Setting is Greece 2010. The GFC has hit the country hard, with their budget deficit and public debt, quite frankly, out of control.
Enter the 16-nation euro zone and International Monetary Fund (IMF) offering Greece a much needed bail-out package.
Greece sighs with relief.
Act I, Scene ii
Germany (in a case of blatant typecasting) arrogantly refuses to support the bail-out package unless Greece agrees to implement an “austerity budget” in order to radically reduce their debt. The types of measures to be implemented include pay cuts and tax increases.
Greece knows it will be a tough sell, but impotently accept the conditions, knowing they have no other option.
Act I, Scene iii
Riots break out in Greece in protest against the austere measures, they are extremely violent, and some lives are lost.
Fortunately, as far as the economy is concerned, Greece is not a major character in this drama, in fact it represents less than 3% of GDP in Eurozone.
Act II, Scene i
Setting – Spain 2010.
Like fellow characters Greece, Spain has been hit hard by the recession and they are major protagonists in the economic drama.
Panic starts to build in trading rooms throughout the world, as footage of the Greek riots is shown, and a rumour spreads that Spain has been negotiating a $US364 billion bailout with the IMF.
The Spanish Prime Minister dismisses the rumour as “complete insanity”, and the IMF advise that no such negotiations have taken place.
Act II, Scene ii
Despite the strong denials, world sharemarkets nevertheless react to the riots and rumours. Obviously the reaction is not positive.
Act II, Scene iii
More rumours begin to circulate, and this time it’s Portugal in the firing line.
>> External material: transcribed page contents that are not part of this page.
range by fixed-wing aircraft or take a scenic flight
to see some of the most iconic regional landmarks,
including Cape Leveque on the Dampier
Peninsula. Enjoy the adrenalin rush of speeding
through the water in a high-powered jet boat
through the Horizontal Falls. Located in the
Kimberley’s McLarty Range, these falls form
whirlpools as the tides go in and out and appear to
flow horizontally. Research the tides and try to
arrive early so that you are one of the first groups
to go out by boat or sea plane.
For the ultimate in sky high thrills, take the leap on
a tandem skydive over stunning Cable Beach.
Representing less than 2% of Eurozone’s GDP, Portugal are only rating a cameo appearance, but it’s enough to incite further madness from the crowds.
Act III, scene i
Setting – Australia
Enter Dr Ken Henry (stage left).
Back in Australia, the Henry Tax Review is released (see previous blog entry) and one of the proposals the government decides to adopt, is a 40% “super tax” on the profits of major resource companies.
Even though it’s only a proposal at this stage, Australian mining stocks take a dive as a number of overseas institutional investors dump their stock.
Act III, scene ii
As Europe prepares to set rumours aside for sleep, there is a buzz in the southern hemisphere as Australians wonder aloud whether the government will implement a similar “super tax” on our successful banking sector.
The generator fires up in the rumour mill, and like sands through the hourglass – well you know the rest.
It’s the opinion of this humble blogger, that these events, while disturbing, are unlikely to have a significant impact on the overall global economic recovery.
And so we close the proverbial curtains on this week’s dramas, knowing that whilst sharemarkets will no doubt be volatile over the coming weeks, we can still have faith in a happy ending.